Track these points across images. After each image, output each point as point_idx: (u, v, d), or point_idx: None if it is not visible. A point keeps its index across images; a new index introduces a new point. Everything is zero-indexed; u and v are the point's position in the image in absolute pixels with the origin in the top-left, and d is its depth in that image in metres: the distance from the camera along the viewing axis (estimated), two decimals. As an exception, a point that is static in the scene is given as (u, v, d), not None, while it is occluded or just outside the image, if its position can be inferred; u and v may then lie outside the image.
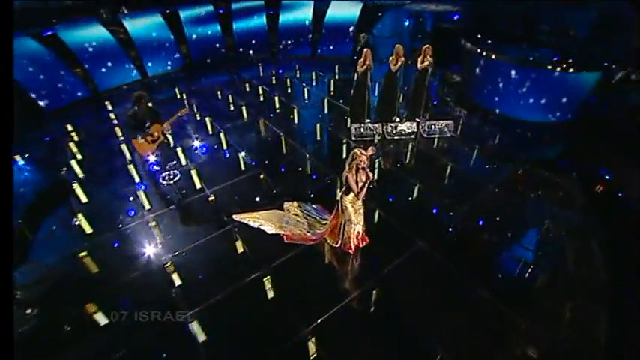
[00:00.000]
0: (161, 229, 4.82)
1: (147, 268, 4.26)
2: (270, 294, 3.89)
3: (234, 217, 4.93)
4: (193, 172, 5.76)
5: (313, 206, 5.11)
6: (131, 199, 5.44)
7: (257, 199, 5.36)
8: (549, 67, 6.91)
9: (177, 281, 4.04)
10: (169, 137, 5.71)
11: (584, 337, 3.48)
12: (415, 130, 6.84)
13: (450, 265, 4.23)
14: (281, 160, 6.37)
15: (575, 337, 3.46)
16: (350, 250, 4.34)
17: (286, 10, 11.96)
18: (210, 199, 5.38)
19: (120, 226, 4.91)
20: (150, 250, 4.51)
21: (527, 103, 7.37)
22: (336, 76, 10.05)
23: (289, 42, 12.05)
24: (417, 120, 6.92)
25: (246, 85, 9.69)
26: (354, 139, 6.78)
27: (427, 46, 6.67)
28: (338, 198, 4.07)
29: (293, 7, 11.99)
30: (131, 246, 4.59)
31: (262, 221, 4.82)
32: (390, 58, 6.83)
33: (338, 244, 4.40)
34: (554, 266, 4.26)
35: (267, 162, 6.28)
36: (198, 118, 7.91)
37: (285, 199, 5.26)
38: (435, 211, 5.10)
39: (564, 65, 6.94)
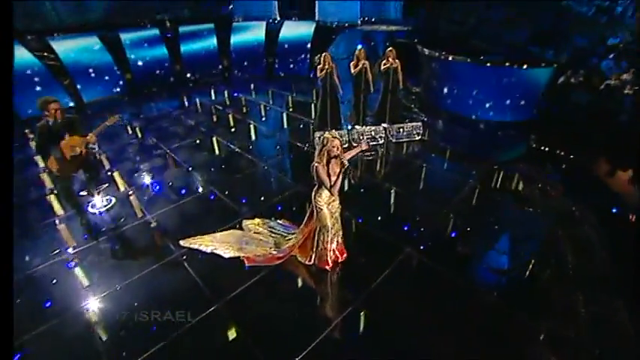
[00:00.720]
0: (86, 267, 3.78)
1: (61, 320, 3.20)
2: (231, 333, 3.00)
3: (181, 242, 4.02)
4: (132, 197, 4.81)
5: (279, 222, 4.34)
6: (49, 234, 4.34)
7: (210, 220, 4.50)
8: (505, 65, 6.95)
9: (103, 335, 3.03)
10: (97, 153, 4.77)
11: (610, 334, 2.95)
12: (382, 135, 6.43)
13: (445, 269, 3.61)
14: (238, 176, 5.60)
15: (601, 336, 2.91)
16: (327, 267, 3.59)
17: (238, 31, 11.61)
18: (152, 224, 4.43)
19: (29, 270, 3.80)
20: (69, 294, 3.45)
21: (488, 103, 7.32)
22: (294, 94, 9.67)
23: (243, 63, 11.61)
24: (384, 125, 6.54)
25: (198, 106, 8.96)
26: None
27: (390, 48, 6.46)
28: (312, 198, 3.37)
29: (245, 29, 11.68)
30: (43, 293, 3.50)
31: (217, 244, 3.96)
32: (351, 62, 6.51)
33: (311, 261, 3.64)
34: (554, 260, 3.79)
35: (221, 179, 5.47)
36: (141, 140, 6.99)
37: (244, 217, 4.46)
38: (416, 216, 4.54)
39: (517, 65, 7.01)
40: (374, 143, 6.36)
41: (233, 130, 7.39)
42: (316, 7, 13.00)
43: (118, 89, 9.99)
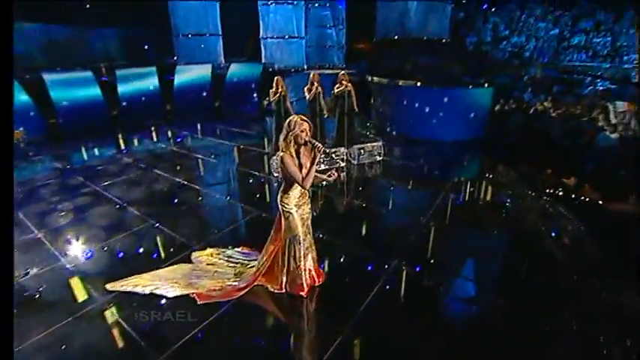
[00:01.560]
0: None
1: None
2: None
3: (108, 287, 3.09)
4: (43, 239, 3.78)
5: (237, 250, 3.62)
6: None
7: (150, 257, 3.62)
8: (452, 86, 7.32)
9: None
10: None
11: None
12: (344, 157, 6.15)
13: (439, 281, 3.12)
14: (183, 208, 4.81)
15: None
16: (301, 293, 2.92)
17: (182, 73, 11.23)
18: (68, 268, 3.43)
19: None
20: None
21: (438, 123, 7.54)
22: (244, 131, 9.28)
23: (188, 104, 11.09)
24: (343, 148, 6.30)
25: (135, 145, 8.10)
26: (275, 174, 5.72)
27: (342, 72, 6.46)
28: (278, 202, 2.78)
29: (190, 71, 11.35)
30: None
31: (157, 283, 3.10)
32: (306, 87, 6.33)
33: (282, 288, 2.95)
34: (552, 259, 3.52)
35: (164, 211, 4.63)
36: (63, 179, 5.91)
37: (192, 250, 3.66)
38: (393, 233, 4.11)
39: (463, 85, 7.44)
40: (335, 166, 6.03)
41: (178, 166, 6.62)
42: (262, 52, 13.31)
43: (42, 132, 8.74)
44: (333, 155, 6.09)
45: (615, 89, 11.62)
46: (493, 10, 14.90)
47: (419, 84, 7.54)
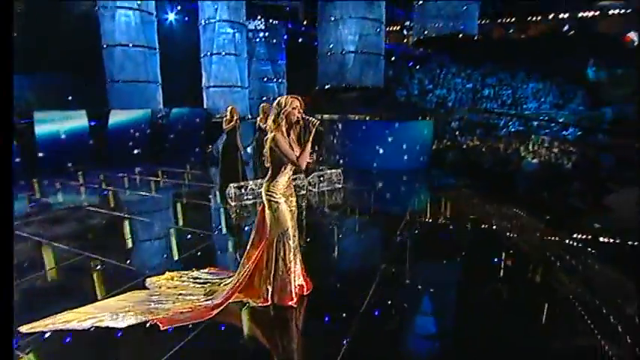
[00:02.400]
0: None
1: None
2: None
3: (22, 329, 2.33)
4: None
5: (204, 270, 3.10)
6: None
7: (85, 291, 2.90)
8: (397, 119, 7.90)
9: None
10: None
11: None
12: (304, 184, 6.02)
13: (438, 282, 2.97)
14: (128, 239, 4.12)
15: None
16: (290, 303, 2.52)
17: (117, 116, 10.50)
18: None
19: None
20: None
21: (387, 154, 7.96)
22: (189, 169, 8.75)
23: (124, 146, 10.24)
24: (303, 175, 6.19)
25: (58, 187, 7.05)
26: (233, 203, 5.31)
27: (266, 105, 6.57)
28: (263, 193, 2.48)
29: (125, 114, 10.68)
30: None
31: (101, 315, 2.43)
32: (224, 119, 6.13)
33: (268, 300, 2.52)
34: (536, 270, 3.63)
35: (102, 244, 3.89)
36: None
37: (146, 276, 3.04)
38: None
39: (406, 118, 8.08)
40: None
41: (112, 203, 5.82)
42: (204, 98, 13.27)
43: None
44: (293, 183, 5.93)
45: (524, 130, 13.64)
46: (417, 67, 17.20)
47: (367, 118, 8.01)
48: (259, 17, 15.02)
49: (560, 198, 6.07)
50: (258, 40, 16.22)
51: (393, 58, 17.35)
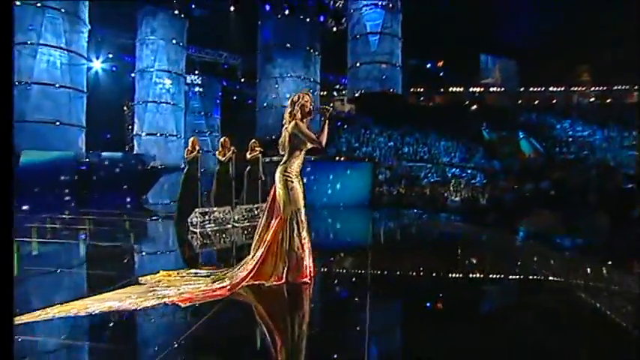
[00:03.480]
0: None
1: None
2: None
3: (22, 318, 2.09)
4: None
5: (200, 269, 3.07)
6: None
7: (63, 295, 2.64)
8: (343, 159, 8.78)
9: None
10: None
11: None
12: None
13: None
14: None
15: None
16: (305, 279, 2.72)
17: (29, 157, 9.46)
18: None
19: None
20: None
21: (334, 191, 8.68)
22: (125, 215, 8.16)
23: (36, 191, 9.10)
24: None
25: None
26: (197, 230, 5.23)
27: (253, 140, 7.00)
28: (277, 177, 2.76)
29: (41, 156, 9.69)
30: None
31: (109, 303, 2.30)
32: (186, 149, 6.35)
33: (282, 278, 2.68)
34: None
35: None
36: None
37: (138, 276, 2.90)
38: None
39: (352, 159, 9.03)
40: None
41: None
42: (135, 145, 12.78)
43: None
44: (250, 212, 6.10)
45: (441, 180, 15.88)
46: (345, 127, 19.26)
47: (313, 158, 8.76)
48: (197, 72, 15.65)
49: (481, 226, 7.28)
50: (193, 94, 16.65)
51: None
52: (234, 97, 18.61)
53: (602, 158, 16.36)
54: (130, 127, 14.96)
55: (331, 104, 19.68)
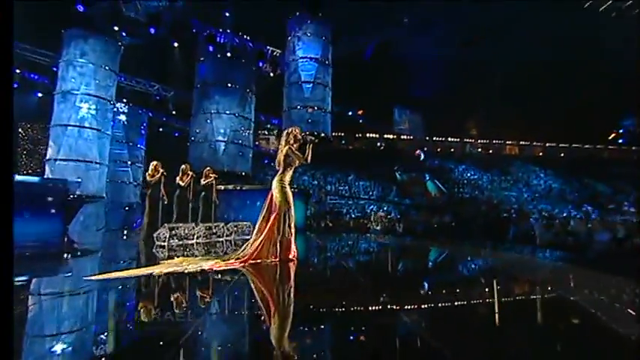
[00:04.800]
0: None
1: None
2: None
3: (89, 277, 2.92)
4: None
5: (207, 257, 4.05)
6: None
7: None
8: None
9: None
10: None
11: None
12: (223, 232, 7.12)
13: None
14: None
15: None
16: (291, 256, 3.95)
17: None
18: None
19: None
20: None
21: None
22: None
23: None
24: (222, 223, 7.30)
25: None
26: (164, 244, 5.93)
27: (208, 168, 7.96)
28: (274, 186, 3.99)
29: None
30: None
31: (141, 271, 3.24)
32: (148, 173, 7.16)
33: (277, 256, 3.87)
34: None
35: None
36: None
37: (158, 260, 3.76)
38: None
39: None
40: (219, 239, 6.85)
41: None
42: (47, 171, 12.26)
43: None
44: (208, 230, 6.99)
45: (361, 214, 18.14)
46: (271, 164, 20.77)
47: (260, 186, 9.94)
48: (124, 100, 15.75)
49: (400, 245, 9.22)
50: (116, 122, 16.49)
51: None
52: (160, 129, 18.81)
53: (488, 196, 20.62)
54: (29, 150, 14.28)
55: (257, 142, 21.10)
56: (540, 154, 26.96)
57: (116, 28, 12.98)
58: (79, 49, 12.69)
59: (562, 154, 27.13)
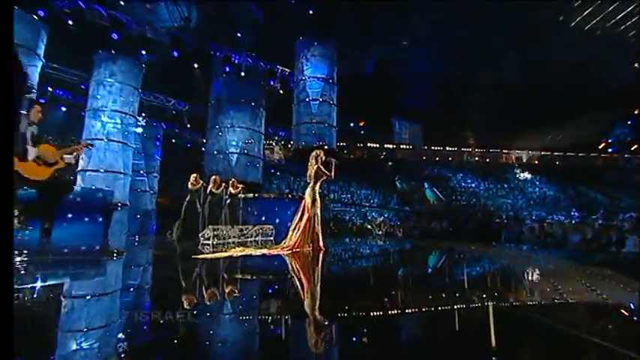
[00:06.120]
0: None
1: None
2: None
3: (195, 257, 4.56)
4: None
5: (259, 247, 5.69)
6: None
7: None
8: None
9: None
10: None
11: None
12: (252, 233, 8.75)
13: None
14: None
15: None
16: (321, 246, 5.58)
17: None
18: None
19: None
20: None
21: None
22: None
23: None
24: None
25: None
26: (213, 242, 7.53)
27: (233, 179, 9.59)
28: (307, 194, 5.64)
29: None
30: None
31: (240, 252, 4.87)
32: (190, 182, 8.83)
33: (310, 247, 5.50)
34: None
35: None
36: None
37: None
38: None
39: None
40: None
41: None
42: (79, 180, 13.84)
43: None
44: (240, 231, 8.60)
45: (362, 222, 19.74)
46: (277, 174, 22.42)
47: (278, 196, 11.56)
48: (143, 114, 17.42)
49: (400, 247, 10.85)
50: (135, 134, 18.14)
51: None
52: (173, 140, 20.47)
53: (484, 204, 22.28)
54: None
55: (267, 151, 22.71)
56: (536, 162, 28.74)
57: (143, 52, 14.61)
58: (108, 69, 14.40)
59: (557, 162, 28.91)
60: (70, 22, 12.37)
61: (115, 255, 5.35)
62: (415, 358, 1.77)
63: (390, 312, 2.43)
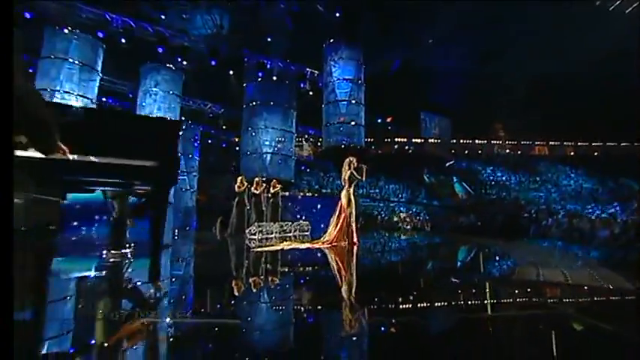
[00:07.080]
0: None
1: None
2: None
3: (255, 250, 5.76)
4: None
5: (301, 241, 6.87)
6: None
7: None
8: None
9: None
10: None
11: None
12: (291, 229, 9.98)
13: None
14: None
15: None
16: (355, 240, 6.67)
17: None
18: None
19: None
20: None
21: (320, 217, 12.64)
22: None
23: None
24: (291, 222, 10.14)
25: None
26: (257, 237, 8.80)
27: (274, 180, 10.83)
28: (343, 195, 6.74)
29: None
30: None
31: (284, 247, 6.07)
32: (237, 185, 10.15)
33: (346, 241, 6.60)
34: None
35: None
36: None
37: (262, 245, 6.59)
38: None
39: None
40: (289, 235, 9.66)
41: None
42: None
43: None
44: (281, 227, 9.83)
45: (389, 217, 20.60)
46: (307, 171, 23.54)
47: (310, 194, 12.72)
48: (182, 118, 19.05)
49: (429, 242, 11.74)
50: (175, 136, 19.80)
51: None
52: (209, 141, 22.10)
53: (515, 197, 22.56)
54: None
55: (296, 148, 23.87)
56: (571, 153, 28.41)
57: (184, 62, 16.12)
58: (153, 80, 16.04)
59: (595, 153, 28.41)
60: (123, 40, 13.88)
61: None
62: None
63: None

------

● **WHAT THIS TASK INVOLVES**
Print exactly what appears from the first line of the listing above down to the line containing "39: (564, 65, 6.94)", inclusive, and leave out all pictures.

● **WRITTEN ANSWER**
Track these points across images. After each image, output each point as point_idx: (u, v, d), or point_idx: None if it is not visible. A point keeps its index across images; a new index introduces a new point. Everything is zero-indexed; u and v are the point's position in the image in absolute pixels with the origin in the top-left, and d is its depth in that image in metres: the distance from the camera along the viewing axis (estimated), two decimals. As an exception, a point that is static in the scene is given as (u, v, d), not None, while it is occluded or just outside the image, if its position can be inferred; u and v may then lie outside the image.
[00:00.000]
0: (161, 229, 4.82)
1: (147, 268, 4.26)
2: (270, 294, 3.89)
3: (234, 217, 4.93)
4: (193, 172, 5.76)
5: (313, 206, 5.11)
6: (131, 199, 5.44)
7: (257, 199, 5.36)
8: (549, 67, 6.91)
9: (177, 281, 4.04)
10: (169, 137, 5.71)
11: (584, 337, 3.48)
12: (415, 130, 6.84)
13: (450, 265, 4.23)
14: (281, 160, 6.37)
15: (575, 337, 3.46)
16: (350, 250, 4.34)
17: (286, 10, 11.96)
18: (210, 199, 5.38)
19: (120, 226, 4.91)
20: (150, 250, 4.51)
21: (527, 103, 7.37)
22: (336, 76, 10.05)
23: (289, 42, 12.05)
24: (417, 120, 6.92)
25: (246, 85, 9.69)
26: (354, 139, 6.78)
27: (427, 46, 6.67)
28: (338, 198, 4.07)
29: (293, 7, 11.99)
30: (131, 246, 4.59)
31: (262, 221, 4.82)
32: (390, 58, 6.83)
33: (338, 244, 4.40)
34: (554, 266, 4.26)
35: (267, 162, 6.28)
36: (198, 118, 7.91)
37: (285, 199, 5.26)
38: (435, 211, 5.10)
39: (564, 65, 6.94)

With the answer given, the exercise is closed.